** Opening Data provided block **

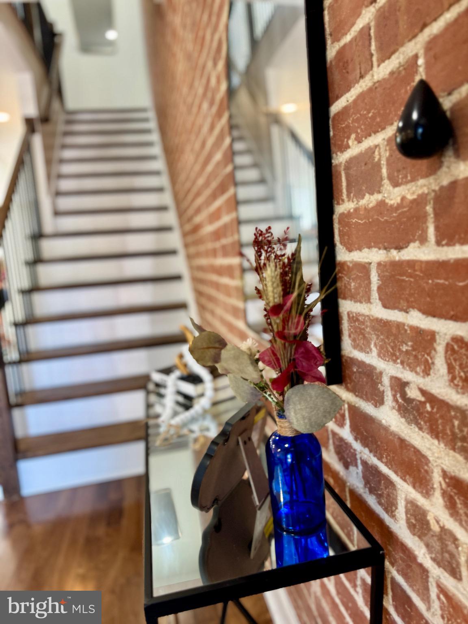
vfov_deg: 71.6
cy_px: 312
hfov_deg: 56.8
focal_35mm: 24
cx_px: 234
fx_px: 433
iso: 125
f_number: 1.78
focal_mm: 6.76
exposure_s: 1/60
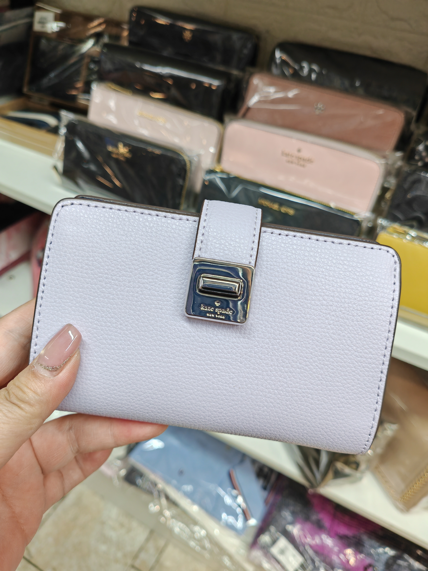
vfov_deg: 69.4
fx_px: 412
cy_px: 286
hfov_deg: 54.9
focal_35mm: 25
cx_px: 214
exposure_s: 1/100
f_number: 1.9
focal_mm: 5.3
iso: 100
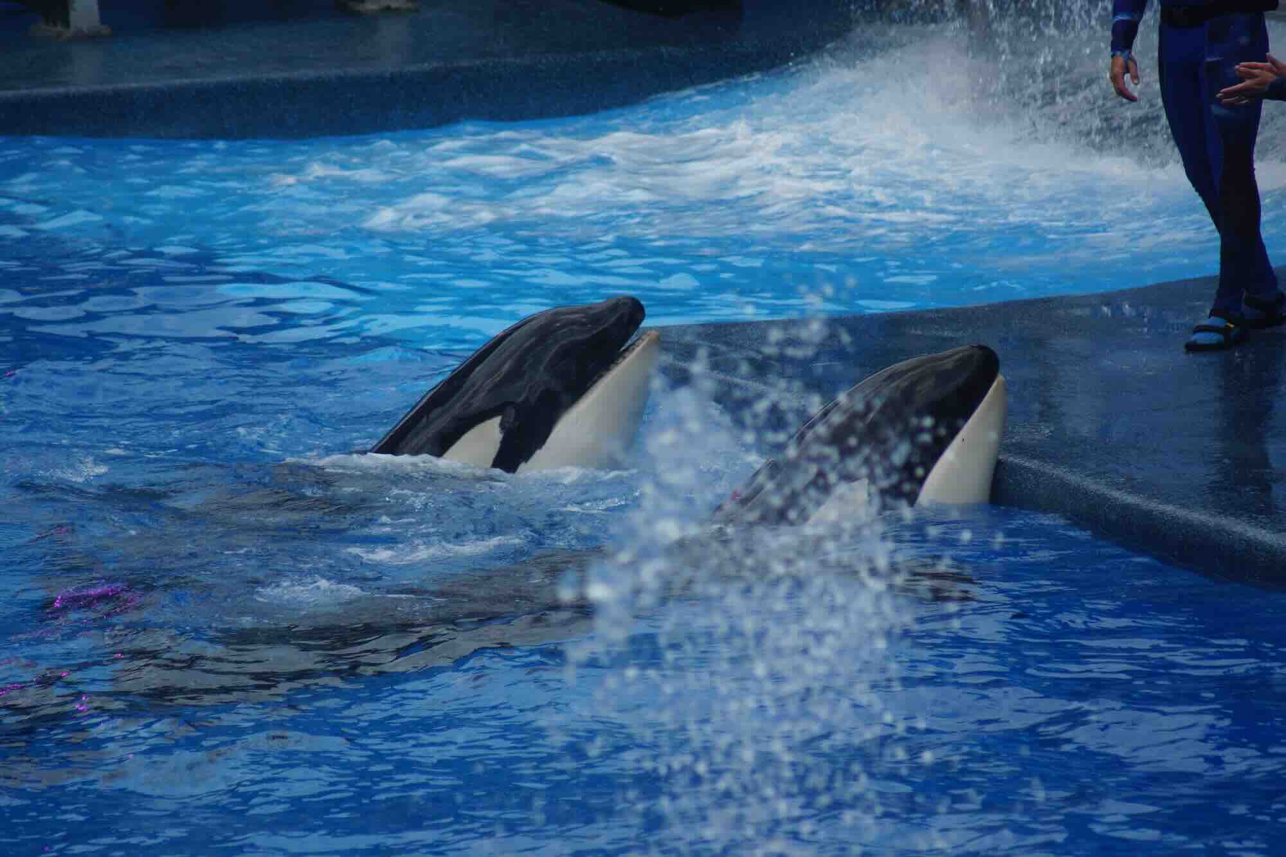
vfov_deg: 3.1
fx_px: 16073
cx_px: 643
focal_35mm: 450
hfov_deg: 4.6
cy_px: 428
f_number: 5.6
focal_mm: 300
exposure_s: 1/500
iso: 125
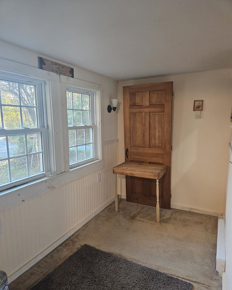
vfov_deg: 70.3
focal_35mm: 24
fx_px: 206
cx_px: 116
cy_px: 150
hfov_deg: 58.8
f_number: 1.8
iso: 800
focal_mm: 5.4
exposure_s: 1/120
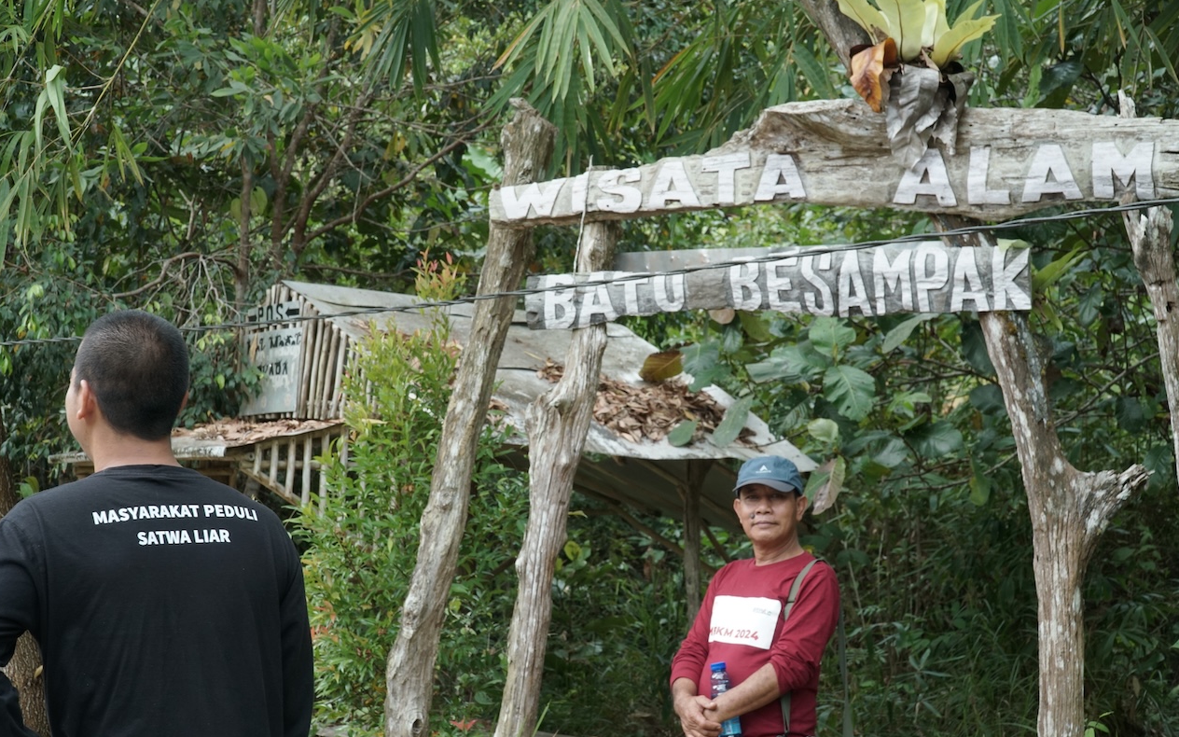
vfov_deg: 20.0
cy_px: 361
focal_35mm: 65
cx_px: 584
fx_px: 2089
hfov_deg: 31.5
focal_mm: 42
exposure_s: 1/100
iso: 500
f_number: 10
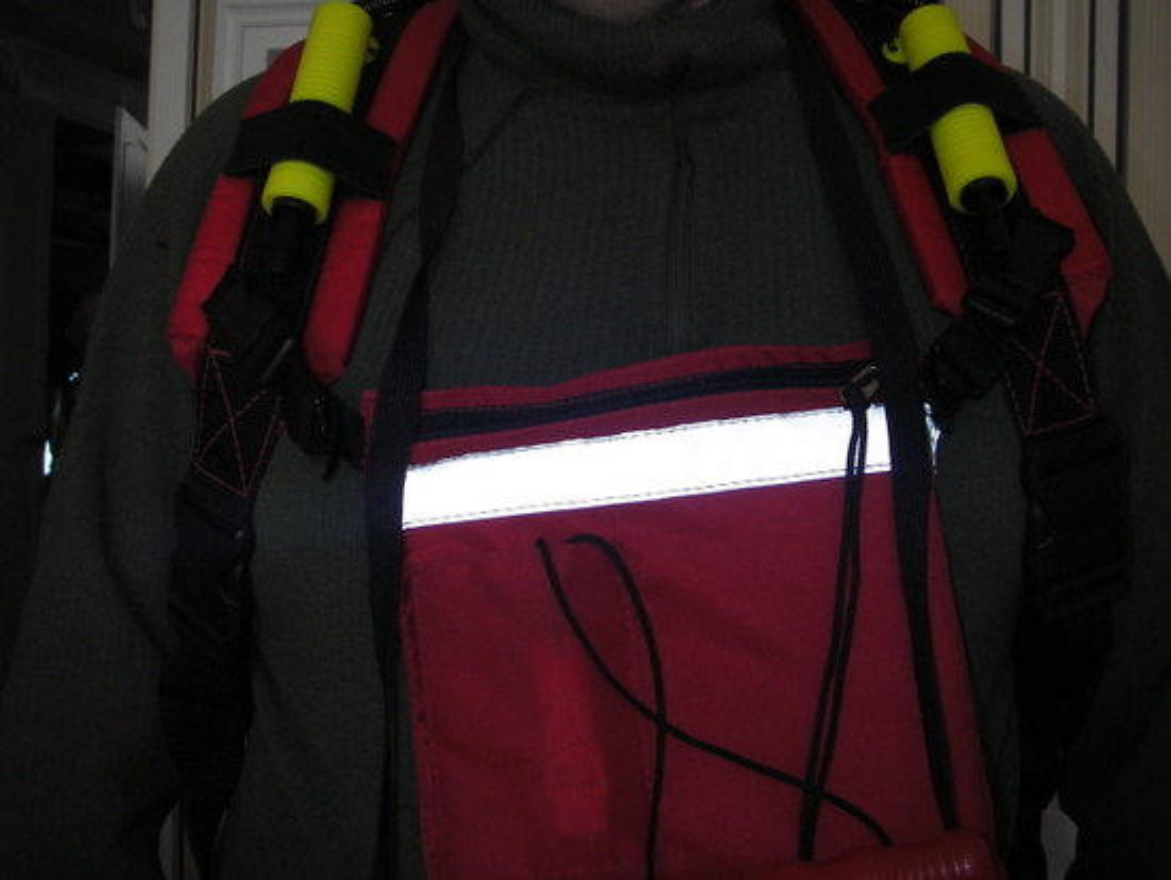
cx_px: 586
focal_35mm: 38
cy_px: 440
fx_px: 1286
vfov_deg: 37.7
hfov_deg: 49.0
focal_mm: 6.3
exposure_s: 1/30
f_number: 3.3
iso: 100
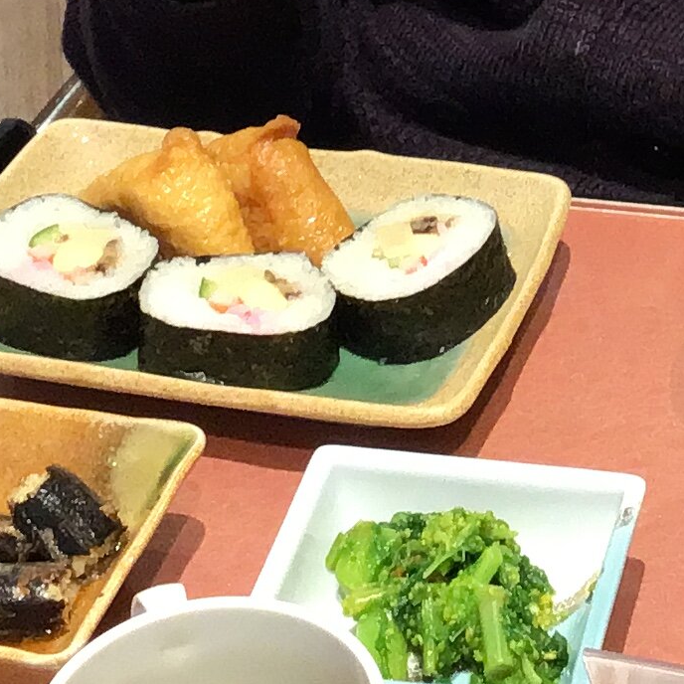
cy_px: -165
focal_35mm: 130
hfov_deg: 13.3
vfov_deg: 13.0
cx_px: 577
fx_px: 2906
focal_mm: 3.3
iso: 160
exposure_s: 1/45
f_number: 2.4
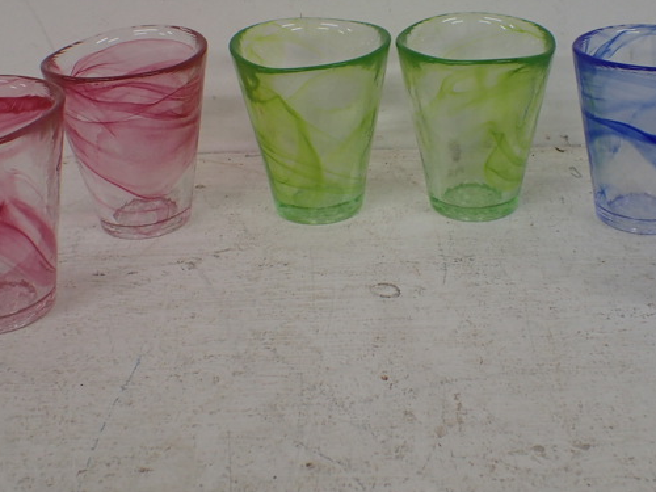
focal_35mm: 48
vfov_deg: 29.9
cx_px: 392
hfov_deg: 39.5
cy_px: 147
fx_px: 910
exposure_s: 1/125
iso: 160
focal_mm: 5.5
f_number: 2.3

** Closing Data provided block **

◆ **What you will do**
Take the line that contains "f_number: 10" and every line after it up to the end of the records above, and restate them exactly, without the pictures.

◆ **Task response**
f_number: 10
cx_px: 586
focal_35mm: 38
cy_px: 440
fx_px: 1286
vfov_deg: 37.7
hfov_deg: 49.0
focal_mm: 6.3
exposure_s: 1/30
f_number: 3.3
iso: 100
cy_px: -165
focal_35mm: 130
hfov_deg: 13.3
vfov_deg: 13.0
cx_px: 577
fx_px: 2906
focal_mm: 3.3
iso: 160
exposure_s: 1/45
f_number: 2.4
focal_35mm: 48
vfov_deg: 29.9
cx_px: 392
hfov_deg: 39.5
cy_px: 147
fx_px: 910
exposure_s: 1/125
iso: 160
focal_mm: 5.5
f_number: 2.3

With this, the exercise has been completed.